Sam Leith in The Spectator
No, the term ‘white privilege’ is not extremist
on the self-evident
Tory MP Jonathan Gullis “last week raised the delightful possibility that the big family of what we might call the terrorism community should be expanded yet further,” writes Sam Leith in The Spectator. The MP for Stoke-on-Trent North declared ‘white privilege’ to be “an extremist term”, writes Leith. “Goodness. Even now I see it: online social studies graduates and right-on corporate HR functionaries hauling on the old orange PJs and trooping glumly into their cells in some British equivalent of Guantanamo Bay,” he continues.
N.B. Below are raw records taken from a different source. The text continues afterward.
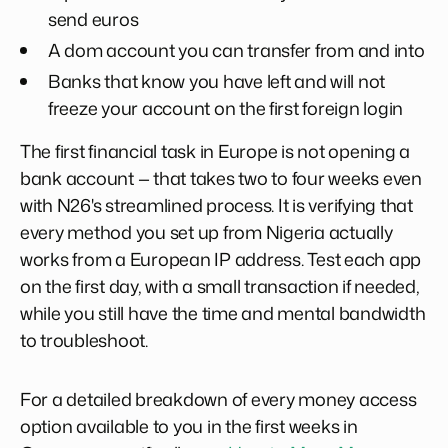
send euros
A dom account you can transfer from and into
Banks that know you have left and will not
freeze your account on the first foreign login
The first financial task in Europe is not opening a
bank account — that takes two to four weeks even
with N26's streamlined process. It is verifying that
every method you set up from Nigeria actually
works from a European IP address. Test each app
on the first day, with a small transaction if needed,
while you still have the time and mental bandwidth
to troubleshoot.
For a detailed breakdown of every money access
option available to you in the first weeks in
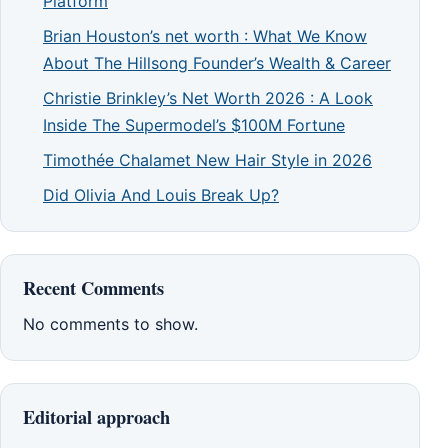
Platform
Brian Houston’s net worth : What We Know
About The Hillsong Founder’s Wealth & Career
Christie Brinkley’s Net Worth 2026 : A Look
Inside The Supermodel’s $100M Fortune
Timothée Chalamet New Hair Style in 2026
Did Olivia And Louis Break Up?
Recent Comments
No comments to show.
Editorial approach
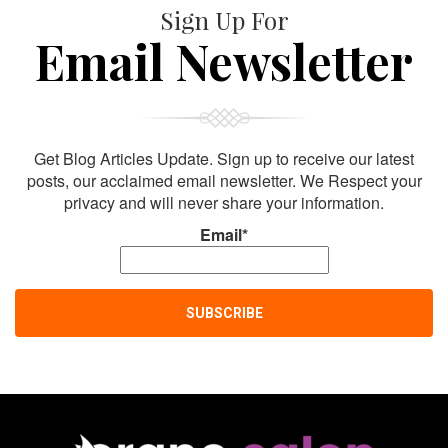
Sign Up For
Email Newsletter
Get Blog Articles Update. Sign up to receive our latest
posts, our acclaimed email newsletter. We Respect your
privacy and will never share your information.
Email*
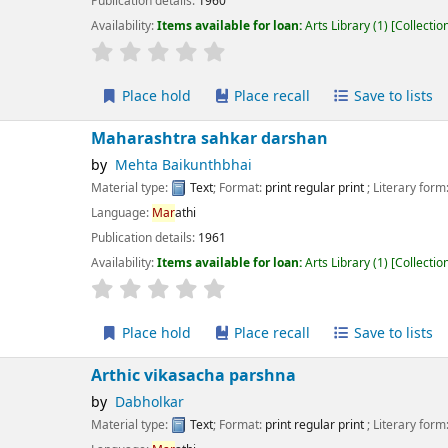
ication details:
1960
lability:
Items available for loan:
Arts Library
(1)
Collection, call number:
X.5.N
r rating
Average : 0.0 out of 5 stars
Place hold
Place recall
Save to lists
Add to cart
harashtra sahkar darshan
Mehta Baikunthbhai
erial type:
Text
; Format:
print regular print
; Literary form:
Not fiction
guage:
Mar
athi
ication details:
1961
lability:
Items available for loan:
Arts Library
(1)
Collection, call number:
XM.2
r rating
Average : 0.0 out of 5 stars
Place hold
Place recall
Save to lists
Add to cart
thic vikasacha parshna
Dabholkar
erial type:
Text
; Format:
print regular print
; Literary form:
Not fiction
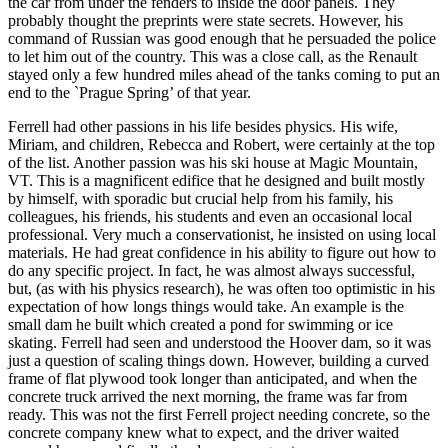
the car from under the fenders to inside the door panels. They
probably thought the preprints were state secrets. However, his
command of Russian was good enough that he persuaded the police
to let him out of the country. This was a close call, as the Renault
stayed only a few hundred miles ahead of the tanks coming to put an
end to the `Prague Spring’ of that year.
Ferrell had other passions in his life besides physics. His wife,
Miriam, and children, Rebecca and Robert, were certainly at the top
of the list. Another passion was his ski house at Magic Mountain,
VT. This is a magnificent edifice that he designed and built mostly
by himself, with sporadic but crucial help from his family, his
colleagues, his friends, his students and even an occasional local
professional. Very much a conservationist, he insisted on using local
materials. He had great confidence in his ability to figure out how to
do any specific project. In fact, he was almost always successful,
but, (as with his physics research), he was often too optimistic in his
expectation of how longs things would take. An example is the
small dam he built which created a pond for swimming or ice
skating. Ferrell had seen and understood the Hoover dam, so it was
just a question of scaling things down. However, building a curved
frame of flat plywood took longer than anticipated, and when the
concrete truck arrived the next morning, the frame was far from
ready. This was not the first Ferrell project needing concrete, so the
concrete company knew what to expect, and the driver waited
But while we all might be tempted to report people to Prevent “just for being a bit annoying” it is not “really the way that elected MPs should be talking”, Leith writes. “‘White privilege’ is no more than a jargonish phrase for something that we know to be true,” he continues. “Far from being an extremist position, this is a point so uncontentious as to be a banality.”
Hamish McRae in The Independent
Solving labour shortages won’t be easy – but we can start by making jobs more attractive in a post-Covid world
on power dynamics
“Labour shortages are everywhere across the developed world,” writes Hamish McRae in The Independent. And while they are “very evident” in the UK, the same thing is happening in the US, France, Germany and several other developed nations. “The disruption from the pandemic has created more demand for some sorts of jobs but cut demand for others,” writes McRae, and in turn is leading to a “transformation of the relationship between workers and employers”. Perhaps the most important change in the way we work “will be one of atmosphere”, he continues. “Put bluntly, if jobs are scarce, employers all too often exploit that and treat people badly. If it is hard to attract people, they have to behave better,” he writes. And as everyone becomes accustomed to the new dynamic, “we will move to a more courteous relationship in the workplace”.